Hambatan struktural ini menciptakan semacam "lubang hitam" dalam sistem politik di mana suara dan kebutuhan kaum marginal seolah-olah lenyap sebelum mencapai telinga para pembuat kebijakan.
5. Horizon Waktu Politik yang Pendek: Prioritas Re-elektoral
Politik modern seringkali didominasi oleh siklus pemilihan yang pendek. Para politisi cenderung berfokus pada hasil jangka pendek yang dapat mereka "jual" kembali kepada pemilih dalam kampanye berikutnya.

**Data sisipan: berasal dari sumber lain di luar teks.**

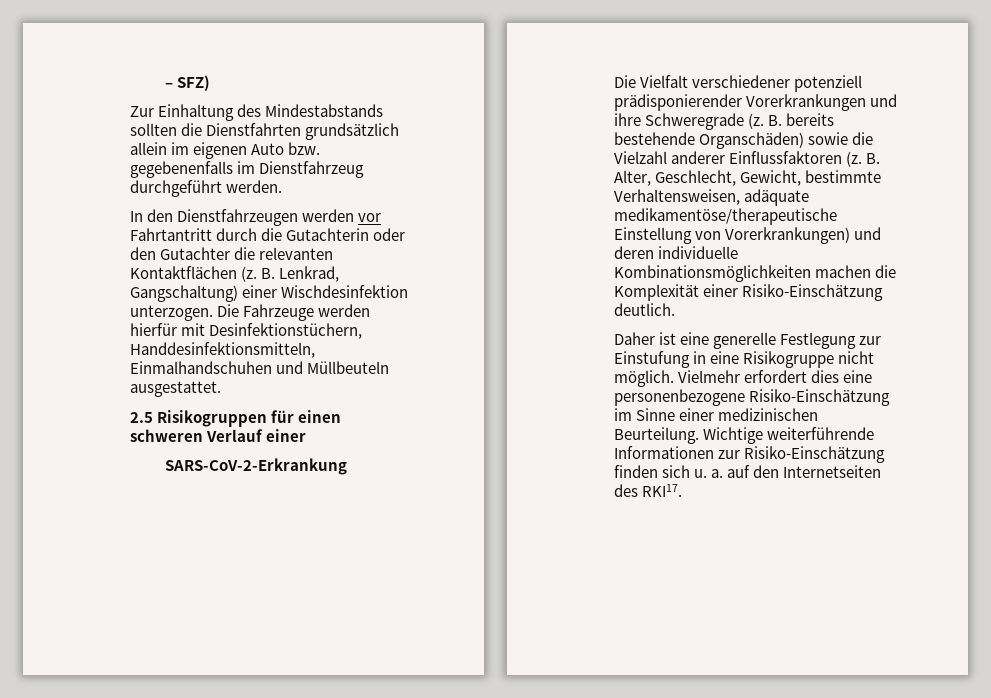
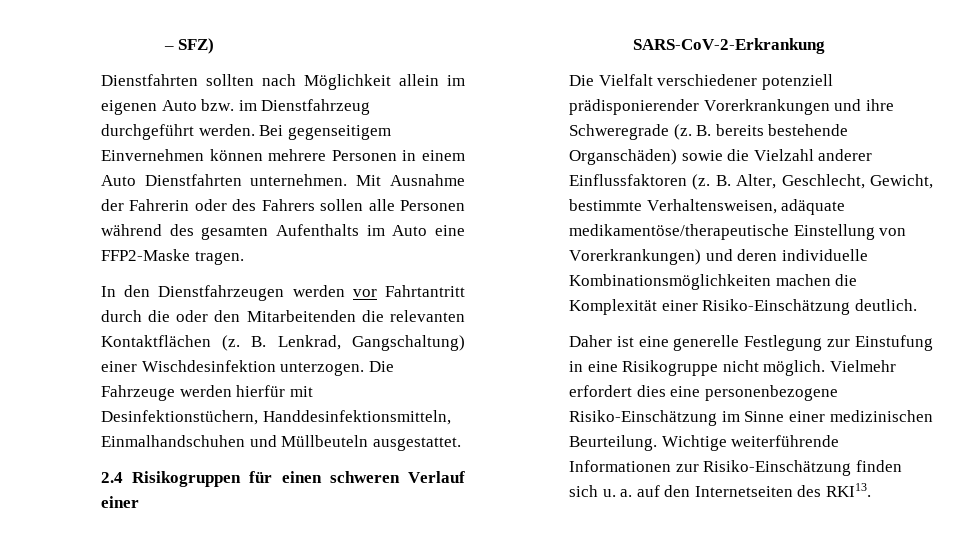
[129,104,383,121] [129,123,399,140] Zur Einhaltung des Mindestabstands sollten die Dienstfahrten grundsätzlich -> [100,74,391,90] Dienstfahrten sollten nach Möglichkeit
[129,161,233,178] gegebenenfalls -> (235, 105) none
(282, 186) none -> [259,125,391,140] [100,149,465,161] [100,174,465,186] [100,199,465,211] [100,224,465,240] [100,249,244,265] Bei gegenseitigem Einvernehmen können mehrere Personen in einem Auto Dienstfahrten unternehmen. Mit Ausnahme der Fahrerin oder des Fahrers sollen alle Personen während des gesamten Aufenthalts im Auto eine FFP2-Maske tragen.
[285,228,369,241] Gutachterin -> (171, 316) none
[159,247,230,260] Gutachter -> [246,310,356,322] Mitarbeitenden
[129,412,153,423] 2.5 -> [100,472,123,483] 2.4
[641,484,682,497] RKI17. -> [826,483,872,497] RKI13.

- Solusi Cepat vs. Perubahan Struktural: Masalah yang dihadapi kaum marginal seringkali bersifat struktural, kompleks, dan membutuhkan solusi jangka panjang yang mungkin tidak memberikan hasil instan atau terlihat secara langsung dalam satu periode jabatan. Mengatasi kemiskinan ekstrem, diskriminasi sistemik, atau ketidakadilan historis memerlukan komitmen bertahun-tahun, bahkan puluhan tahun, dan tidak selalu populer di mata pemilih yang menginginkan "quick wins."
- Visibilitas dan Pencitraan: Politisi lebih suka berinvestasi pada proyek-proyek yang terlihat dan mudah dikomunikasikan (misalnya, pembangunan infrastruktur megah) daripada pada program-program yang dampaknya mungkin tidak langsung terlihat (misalnya, investasi pada pendidikan inklusif atau layanan kesehatan mental bagi tunawisma). Isu-isu kaum marginal seringkali kurang "seksi" untuk pencitraan politik.
Prioritas re-elektoral ini menciptakan disinsentif bagi politisi untuk benar-benar mendalami dan menyelesaikan masalah-masalah kaum marginal yang seringkali rumit dan membutuhkan investasi politik yang besar tanpa imbal hasil elektoral yang cepat.
Menuju Politik yang Lebih Inklusif
Pengabaian kaum marginal oleh politik adalah cerminan dari kegagalan sistem, bukan kegagalan individu. Ini adalah konsekuensi dari kalkulus kekuasaan yang pragmatis, dogma ekonomi yang dominan, bias sosial yang mengakar, hambatan struktural yang tersembunyi, dan horizon waktu politik yang sempit.
Untuk mengatasi jeda empati ini, diperlukan upaya kolektif dan multi-arah:
- Peningkatan Partisipasi dan Organisasi Kaum Marginal: Mendorong pendidikan politik, memfasilitasi organisasi akar rumput, dan membangun kapasitas advokasi dari kelompok-kelompok marginal itu sendiri.
- Reformasi Sistemik: Mempertimbangkan reformasi sistem pemilu yang lebih inklusif, regulasi dana kampanye yang lebih ketat, dan mekanisme akuntabilitas yang lebih baik.
- Pergeseran Paradigma Ekonomi: Mendorong kebijakan ekonomi yang berpusat pada manusia, bukan hanya pada pertumbuhan PDB, dengan fokus pada kesetaraan, keadilan sosial, dan jaring pengaman yang kuat.
- Pendidikan dan Pengurangan Prasangka: Mendorong pendidikan yang lebih inklusif, kampanye kesadaran publik, dan dialog antar kelompok untuk mengurangi bias dan meningkatkan empati.
- Kepemimpinan yang Beretika: Memilih pemimpin yang memiliki visi jangka panjang, keberanian moral, dan komitmen untuk melayani seluruh lapisan masyarakat, bukan hanya kelompok yang menguntungkan secara politik.
Pada akhirnya, sebuah demokrasi yang sejati adalah demokrasi di mana setiap suara memiliki nilai, di mana kekuasaan digunakan untuk mengangkat yang lemah, dan di mana janji kebaikan bersama tidak hanya berlaku bagi segelintir orang, tetapi bagi semua, termasuk mereka yang selama ini terpinggirkan. Mengakhiri jeda empati dalam politik adalah tantangan besar, tetapi juga merupakan prasyarat mutlak untuk membangun masyarakat yang lebih adil, stabil, dan manusiawi.